Since employer group health insurance premiums are simply a
subset of total compensation, as long as both employer and employee
payments receive the same tax treatment, it is irrelevant to
the state how various employers and their workers decide to divide
those payments for accounting purposes. The state's interest
in encouraging individuals to purchase coverage is satisfied by the
fact that workers declining the offered coverage would lose a very
substantial tax benefit.
The Equal Access bill
as introduced in the D.C. Council was silent on the question of
Section 125 plans, though the authors did recognize that it would
be to the advantage of both employers and workers to create such
plans voluntarily as a "wrap around" product for any employer group
electing to participate in the D.C. Health Benefits program.
Revising the Equal Access legislation to make sponsorship of a
Section 125 plan one of the conditions for employer-group
participation in the D.C. Health Benefits Program would be an
improvement on the original legislation.
Helping the Low-Income
Uninsured
The remaining missing
piece of the puzzle is how to address the needs of the low-income
uninsured, for whom affordability of coverage is a major
barrier.
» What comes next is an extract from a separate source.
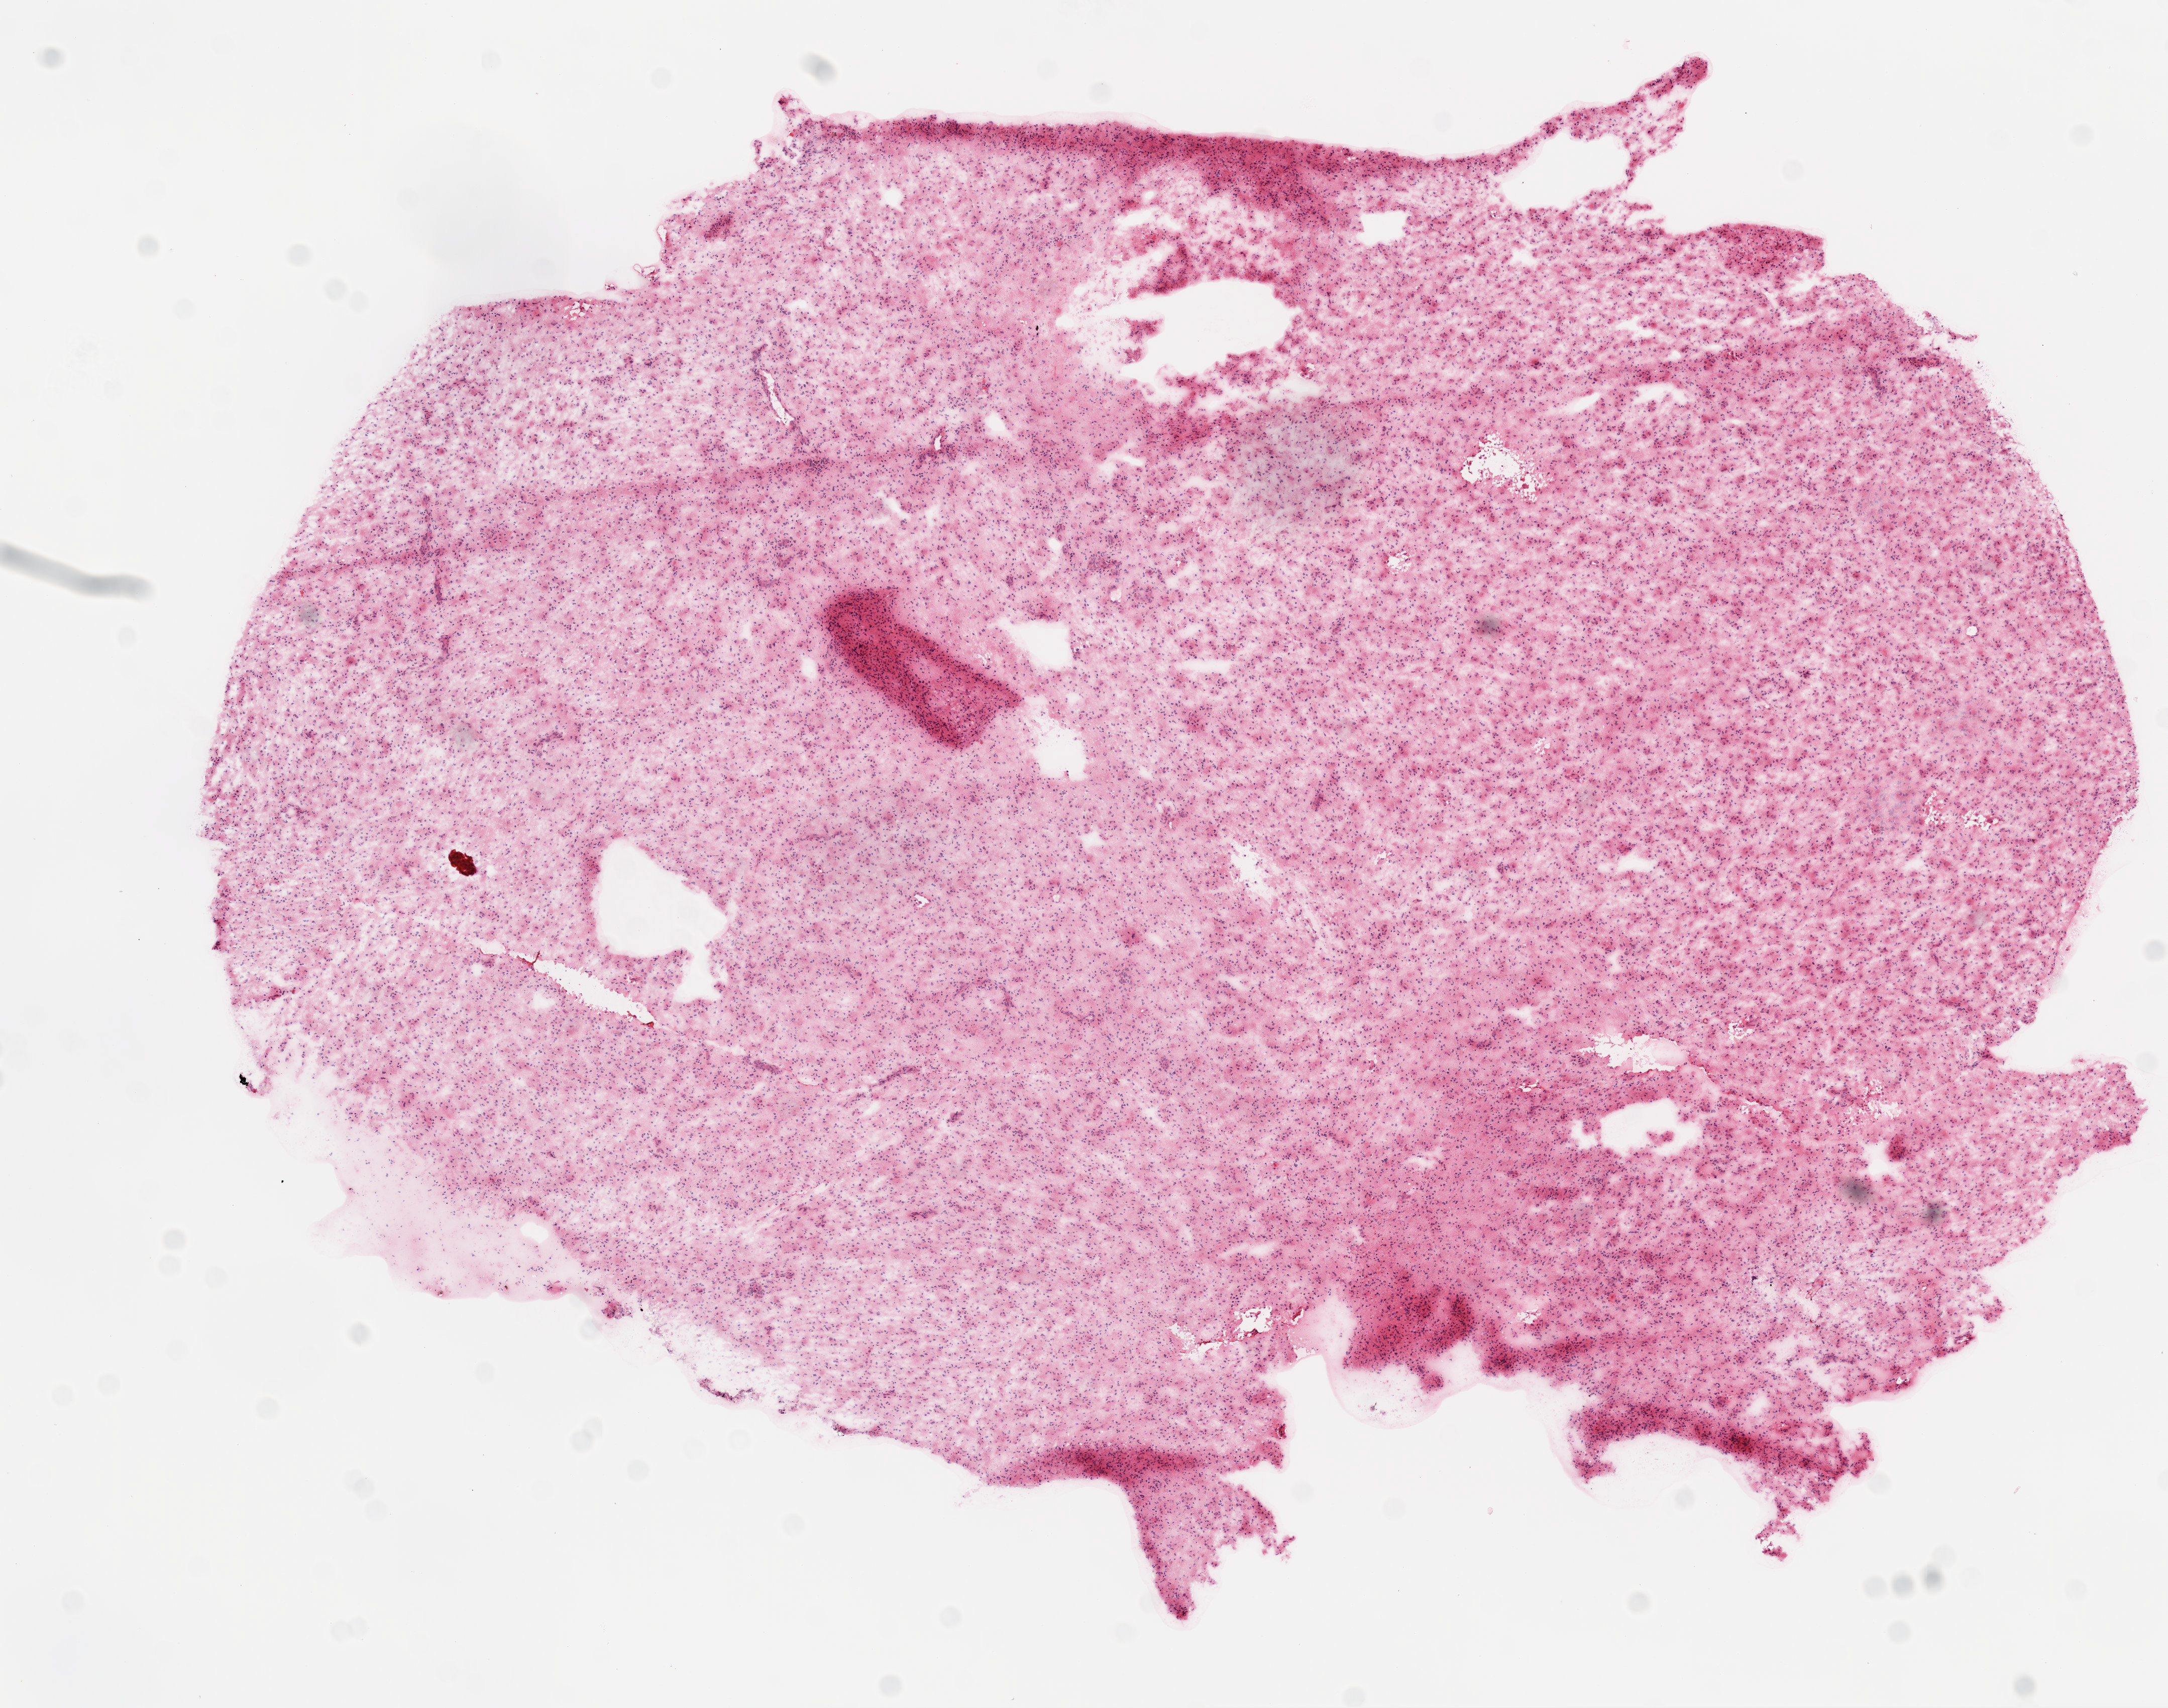
Whole-slide histology image, Hematoxylin and eosin (H&E) stained, shown as a low-resolution overview of the whole scanned area (about 8.7 x 6.9 mm); frozen section from the bottom of the tissue portion; sample: primary tumour, brain. Female, age 71 years at initial diagnosis. Slide review estimates, as recorded: tumour cells 80%, tumour nuclei 85%, normal cells 0%, stromal cells 20%, necrosis 0%.
Pathologic diagnosis: Glioblastoma.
The good news is that the District took the first step in
the right direction when it transferred the subsidies it was paying
D.C. General Hospital for uncompensated care to the new D.C.
Healthcare Alliance. The next step would be to convert the
D.C. Healthcare Alliance funding into premium support payments to
assist the target population in obtaining personal, portable health
insurance through the D.C. Health Benefits Program.
That is precisely the
strategy embodied in the comprehensive health reform package given
final approval by the Massachusetts legislature just the other day.
The Massachusetts legislation includes a health insurance exchange
that is taken, with some modifications, directly from the D.C.
Equal Access bill, which we shared with them. But the
Massachusetts bill also takes the next step of converting that
state's present system of provider subsidies, currently paid
out of a hospital uncompensated care fund, into income-related
premium support payments.
The final, still
missing piece would be to assist the District's primary care
clinics in creating the necessary infrastructure to accept
insurance reimbursement.
When all of these
elements are put together, the vision emerges of a D.C. in which
all residents can easily obtain and keep personal, portable health
insurance; those with low-incomes have the cost of their insurance
subsidized through the redirection of existing public funding; and
individuals use their insurance to obtain necessary medical care
provided or coordinated by the doctor or clinic that is their
"medical home."
It is a vision in which
all of the incentives in the system are aligned to put the needs of
the patient first, in which health insurers compete for customers
by offering the best value for money, and in which providers
compete for patients by offering the best quality of care at
the best price. It is a vision in which patients, providers, and
insurers all have incentives to collaborate in managing the
patient's care to achieve optimum long-term benefits at the lowest
long-term cost. It is a vision worthy of the nation's
capital.
Edmund F.
Haislmaier is a Research Fellow in the Center for
Health Policy Studies at The Heritage Foundation. These
remarks are an edited version of testimony delivered before
the Subcommittee on the District of Columbia of the U.S.
Senate Committee on Appropriations.
[1]Pamela Farley Short and
Deborah R. Graefe, "Battery-Powered Health Insurance? Stability in
Coverage of the Uninsured," Health Affairs,
November/December 2003. See also Pamela Farley Short, Deborah R.
Graefe, and Cathy Schoen, "Churn, Churn, Churn: How Instability of
Health Insurance Shapes America's Uninsured Problem," Commonwealth
Fund Issue Brief No. 688, November 2003, and Kathryn Klein,
Sherry Glied, and Danielle Ferry, "Entrances and Exits: Health
Insurance Churning, 1998-2000," Commonwealth Fund Issue
Brief No. 855, September 2005.
[2]Short, Graefe, and
Schoen, "Churn, Churn, Churn: How Instability of Health Insurance
Shapes America's Uninsured Problem."
[3]The Consumer Health
Open Insurance Coverage Act of 2006, Senate Bill 530 and House Bill
1416, Maryland General Assembly, 2006 session.